Extracting Information from Tables to Populate Knowledge Bases

Tables are an interesting source of data for information extraction. Unlike natural language, where a large variety of forms exist to express a certain statement, tables can have a structure that makes information extraction easier, for example, when a row contains information about one entity and each column represents a relation or attribute and this pattern is repeated for every row.

When humans try to understand the meaning of a table, they make use of their background knowledge and try to identify in the table the entities, relations between entities, and attributes of entities that they know.

Consider the table below.

 

Metropolitan Museum of Art New York New York
National Museum of Wildlife Art Jackson Hole Wyoming
Cincinnati Art Museum Cincinnati Ohio

 

Let’s assume we have the following background knowledge (limited for the sake of the example). We know i) there are the categories museum, city, and state; ii) Metropolitan Museum of Art is a museum; iii) a museum is located in a city; iv) a city is located in a state; v) there is a city with the name New York and a city with the name Jackson Hole; vi) there is a state with the name New York and a state with the name Wyoming; and vii) the city New York is located in the state New York and the City Jackson Hole is located in the state Wyoming. Given the table and this background knowledge, we can try to understand the structure of the table, e. g., in each row in the first column we have the name of a museum, in the second column we have the name of the city the museum (that is mentioned in the first column) is located in, and in the third column we have the name of the state the city (that is mentioned in the second column) is located in.

Once we have understood the pattern given the knowledge that we already have, we can extend our knowledge by applying that pattern to each row. For the example above, we might learn that i) there is an entity with the name “Cincinnati Art Museum”, ii) that this entity is a museum, iii) that Cincinnati is a city, iv) the museum is located in Cincinnati, v) Ohio is a state, and vi) that Cincinnati is located in Ohio. Thus, we can extend our knowledge graph with 6 facts. For real tables, one would try to derive a pattern from multiple rows.
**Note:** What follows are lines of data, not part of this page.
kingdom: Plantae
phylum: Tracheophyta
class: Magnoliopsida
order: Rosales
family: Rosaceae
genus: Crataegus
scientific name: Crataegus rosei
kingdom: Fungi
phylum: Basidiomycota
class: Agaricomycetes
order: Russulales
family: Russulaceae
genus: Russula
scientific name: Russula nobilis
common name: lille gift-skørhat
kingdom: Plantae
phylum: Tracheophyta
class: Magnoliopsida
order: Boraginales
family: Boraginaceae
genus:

Note that if a table does not contain entities that are contained in the background knowledge or none of the relations expressed in the table are contained in the background knowledge, then the table cannot be understood.

Basil Ell and his colleagues are developing an approach for automated table understanding that we sketch here. Given a knowledge graph as background knowledge and a table, we create a hypothesis graph for each row as follows: for each cell, each entity that the value in the cell might refer to is added to the (initially empty) hypothesis graph. For each two entities mentioned in a row we add all relations between those entities that we are aware of according to our knowledge graph to the hypothesis graph. Given the set of hypothesis graphs we created for a table, we perform frequent subgraph mining to identify the commonalities of the hypothesis graphs. The result for our table might be the RDF graph pattern that is shown in the following Figure where the meaning of columns is described. For example, it expressed that for each row there is a thing that is a museum and that has a name that appears in the first column.

When applying the pattern to a row, we can remove hypotheses that do not follow the pattern. For the example above, “New York” might refer to the city or the state. If we find that the other entities in the column refer to cities, we can remove the hypothesis that links to the state. Thus, the pattern helps in disambiguating entities.

Once we obtained an understanding of a table, beyond the use case of knowledge base population, further use cases can be to automatically generate mappings between data sources in an ontology-based data access (OBDA) scenario, or tables can be indexed by the relations they express so that table retrieval can be improved.

Experiments will be done with a large corpus of tables extracted from the Web: the WDC Web Table Corpus 2015 (http://webdatacommons.org/webtables/). This contains 233 million tables, among them 90,266,223 relational tables. As background knowledge, we will use DBpedia (400 million facts) and Wikidata (54 million facts). Given the large number of facts, the large number of tables and given that frequent subgraph mining is a computationally hard problem, a high-performance computing infrastructure is needed. Both the table corpus as well as the knowledge graphs are publicly available. However, the results of these experiments may motivate to apply the approach on tables that are not publicly available with a combination of public knowledge graphs as well as proprietary knowledge graphs.